En amont de cette résidence, Amélie Berrodier a opéré un travail minutieux de recherches et d’investigations, tant sur le contexte de l’école en tant qu’institution, que sur l’utilisation et l’essor de la photographie. Les avancées techniques liées au médium photographique ont permis, entre autres, de réduire les temps de poses. Par conséquent, les clichés de natures mortes, de paysages ou d’architectures ont progressivement laissé place à de nouveaux contenus comme la photographie de portrait. Notons également que l’apparition de la photographie et de l’école que l’on connaît aujourd’hui interviennent tous deux au début du XIXe siècle. Comme l’explique Christine Charpentier-Boude, docteure en sciences de l’éducation, l’école et la photographie sont devenues des objets politiques et sociaux à la même époque. « Parallèlement à la participation de l’État à leur essor, elles furent le moyen de satisfaire, l’une, le désir d’instruction des individus, l’autre, le désir de représentation de ces derniers »1. Les photos de classe, jusqu’alors réservées aux élites, sont progressivement diffusées et démocratisées. Ces clichés ont permis de répondre à un besoin et un réel désir institutionnel de représentation. Ainsi, cette prise de vue comme portrait collectif, allait permettre l’émergence d’une mémoire collective. La photo de classe se vulgarise et se retrouve peu à peu dans les archives familiales. « Aujourd’hui, nous les retrouvons sur la télévision ou l’étagère du salon, un peu comme des ex-voto qui rendraient grâce au savoir et à l’institution formatrice et intégrative »2. Dès lors, on observe effectivement un glissement de la sphère publique vers la sphère privée.
Amélie Berrodier utilise la photographie et la vidéo pour capter certains instants intimes de notre quotidien. Lors de résidences ou lorsqu’elle provoque des rencontres en faisant du porte-à-porte, elle adapte systématiquement son dispositif prenant en considération le contexte et les personnes qu’elle approche. Elle cherche à nouer des liens et tente, dans certains cas, de faire oublier la présence de la caméra. Lorsque l’artiste réalise des courts-métrages, il lui arrive d’élaborer un scénario en vue de demander aux individus filmés de rejouer des scènes de leur vie quotidienne. Les résultats de cette pratique se trouvent dès lors à l’intersection du documentaire et du récit fictionnel. Dans toutes ses productions, Amélie Berrodier sonde notre façon de nous donner à voir. Elle souhaite ainsi révéler ces moments de contrôle que nous exerçons lorsque nous sommes photographiés. Pour sa résidence à Vénissieux, elle a souhaité explorer cette question avec un public qu’elle n’avait pas encore eu l’opportunité de photographier ni de filmer. Pendant cinq mois, elle a travaillé aux côtés d’enfants âgés de trois à douze ans, afin d’éventuellement percevoir un plus grand « lâcher-prise » lors de ses captations vidéo. L’artiste cherche en effet à mettre en exergue la spontanéité des enfants ayant, contrairement aux adultes, moins l’habitude de contrôler leur image.
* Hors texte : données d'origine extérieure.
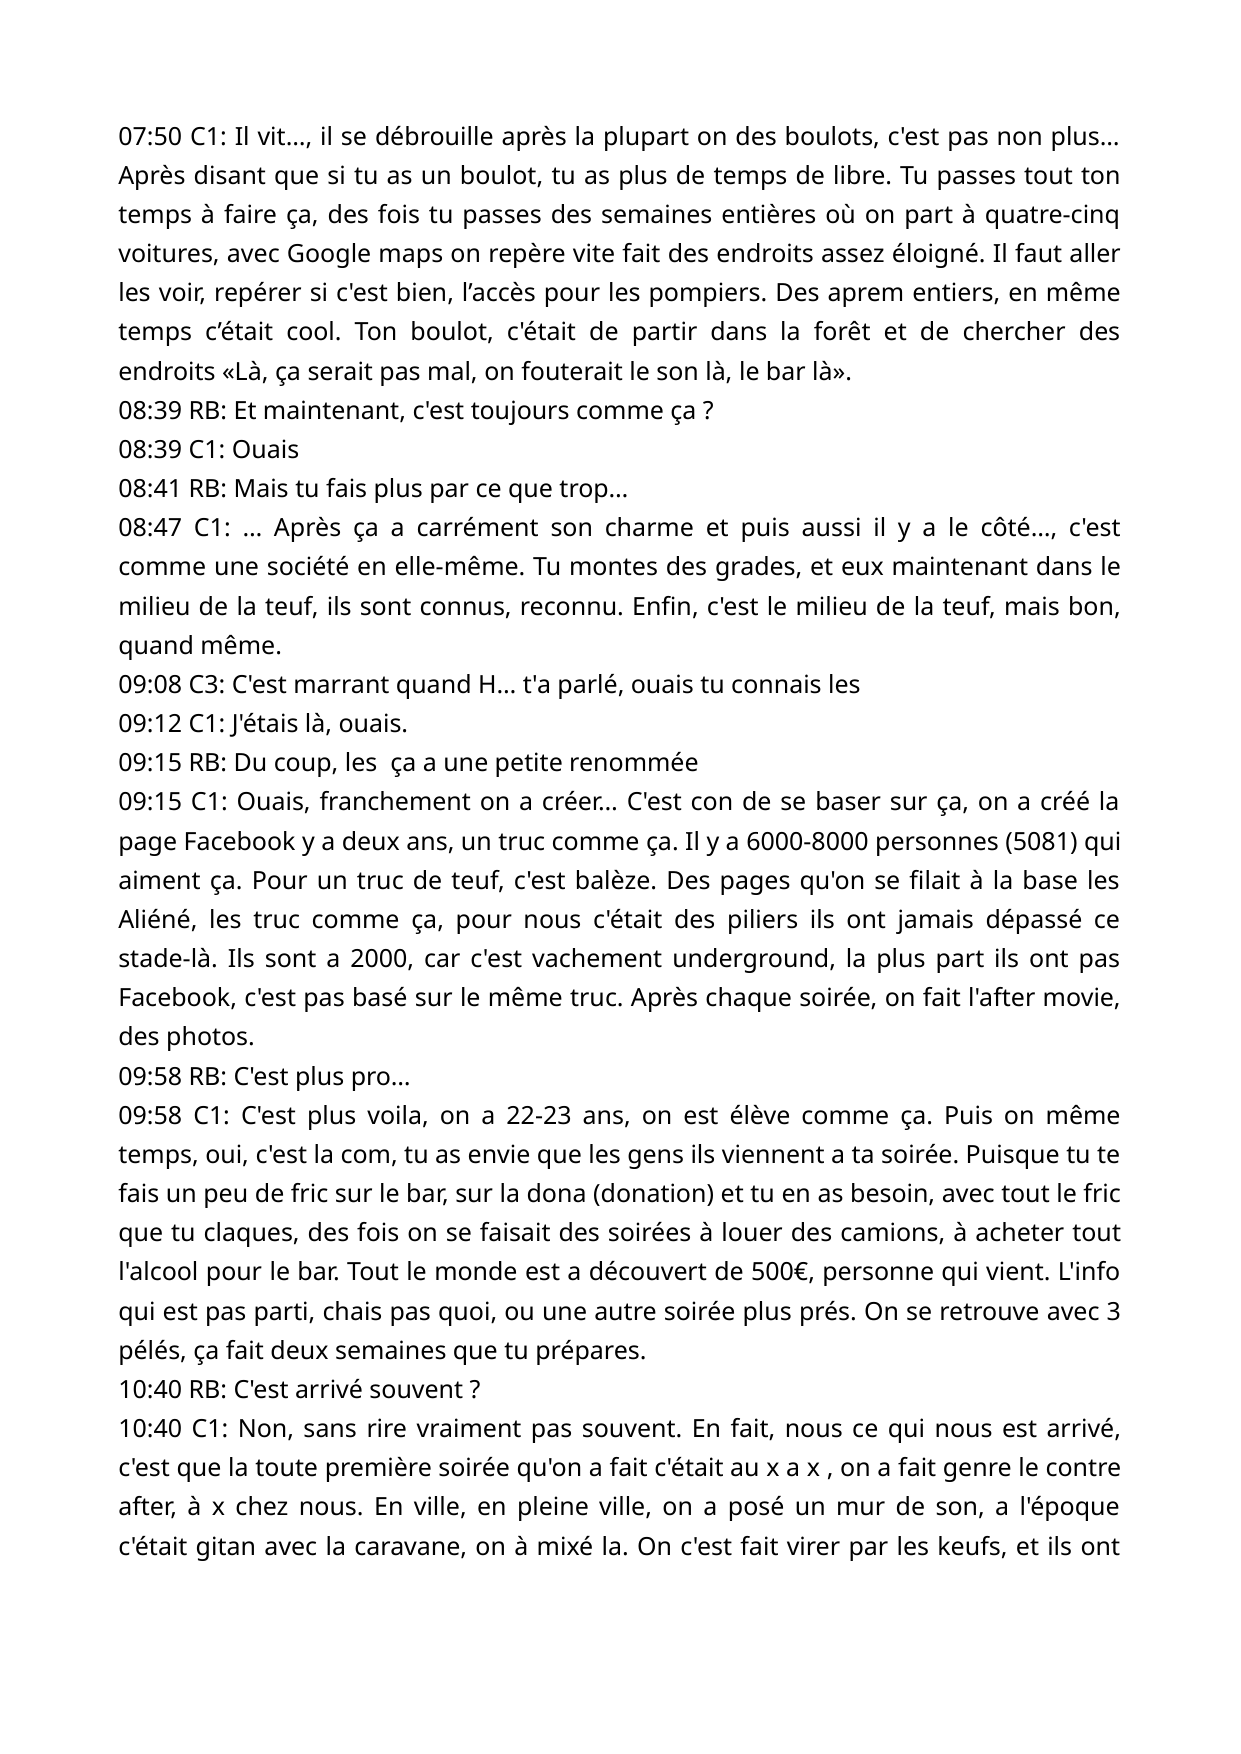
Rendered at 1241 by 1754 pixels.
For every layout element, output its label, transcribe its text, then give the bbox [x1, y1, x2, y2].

text 09:58 C1: C'est plus voila, on a 22-23 ans, on est élève comme ça. Puis on même temps, oui, c'est la com, tu as envie que les gens ils viennent a ta soirée. Puisque tu te fais un peu de fric sur le bar, sur la dona (donation) et tu en as besoin, avec tout le fric que tu claques, des fois on se faisait des soirées à louer des camions, à acheter tout l'alcool pour le bar. Tout le monde est a découvert de 500€, personne qui vient. L'info qui est pas parti, chais pas quoi, ou une autre soirée plus prés. On se retrouve avec 3 pélés, ça fait deux semaines que tu prépares. [118, 1097, 1122, 1366]
text 10:40 C1: Non, sans rire vraiment pas souvent. En fait, nous ce qui nous est arrivé, c'est que la toute première soirée qu'on a fait c'était au x a x , on a fait genre le contre after, à x chez nous. En ville, en pleine ville, on a posé un mur de son, a l'époque c'était gitan avec la caravane, on à mixé la. On c'est fait virer par les keufs, et ils ont [118, 1411, 1122, 1562]
text 08:41 RB: Mais tu fais plus par ce que trop… [118, 471, 1122, 505]
text 08:47 C1: … Après ça a carrément son charme et puis aussi il y a le côté…, c'est comme une société en elle-même. Tu montes des grades, et eux maintenant dans le milieu de la teuf, ils sont connus, reconnu. Enfin, c'est le milieu de la teuf, mais bon, quand même. [118, 510, 1122, 661]
text 08:39 C1: Ouais [118, 431, 1122, 466]
text 09:08 C3: C'est marrant quand H… t'a parlé, ouais tu connais les [118, 666, 1122, 701]
text 10:40 RB: C'est arrivé souvent ? [118, 1371, 1122, 1406]
text 09:15 RB: Du coup, les ça a une petite renommée [118, 745, 1122, 779]
text 08:39 RB: Et maintenant, c'est toujours comme ça ? [118, 392, 1122, 426]
text 09:58 RB: C'est plus pro… [118, 1058, 1122, 1092]
text 09:15 C1: Ouais, franchement on a créer… C'est con de se baser sur ça, on a créé la page Facebook y a deux ans, un truc comme ça. Il y a 6000-8000 personnes (5081) qui aiment ça. Pour un truc de teuf, c'est balèze. Des pages qu'on se filait à la base les Aliéné, les truc comme ça, pour nous c'était des piliers ils ont jamais dépassé ce stade-là. Ils sont a 2000, car c'est vachement underground, la plus part ils ont pas Facebook, c'est pas basé sur le même truc. Après chaque soirée, on fait l'after movie, des photos. [118, 784, 1122, 1053]
text 09:12 C1: J'étais là, ouais. [118, 706, 1122, 740]
text 07:50 C1: Il vit…, il se débrouille après la plupart on des boulots, c'est pas non plus… Après disant que si tu as un boulot, tu as plus de temps de libre. Tu passes tout ton temps à faire ça, des fois tu passes des semaines entières où on part à quatre-cinq voitures, avec Google maps on repère vite fait des endroits assez éloigné. Il faut aller les voir, repérer si c'est bien, l’accès pour les pompiers. Des aprem entiers, en même temps c’était cool. Ton boulot, c'était de partir dans la forêt et de chercher des endroits «Là, ça serait pas mal, on fouterait le son là, le bar là». [118, 118, 1122, 387]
La première étape est la rencontre avec les encadrants et les enfants, puis la présentation de son travail. Ensuite, les enfants sont sollicités afin de collecter une multitude de photos de classe provenant de membres de leurs familles. Ce corpus d’images permet aux enfants de trier, compiler et archiver ces clichés mais surtout de comprendre l’évolution du portrait du XIXe siècle à nos jours. Sept catégories de photographies sont ainsi définies : noir et blanc, individuelles, collectives, en salle de classe, déguisés, en intérieur ou en extérieur. Grâce à ce support visuel, Amélie Berrodier évoque avec les élèves, allant du CP au CM2, l’histoire du médium photographique, les différents types de poses ou encore les modes vestimentaires selon les images étudiées. Certaines notions de vocabulaire utilisées en photographie sont également abordées, comme le cadrage, le fond ou encore l’arrière-plan. Ces premières séances permettent à l’artiste d’échanger avec les enfants et de créer une solide relation avec eux avant de réaliser les premières prises de vue.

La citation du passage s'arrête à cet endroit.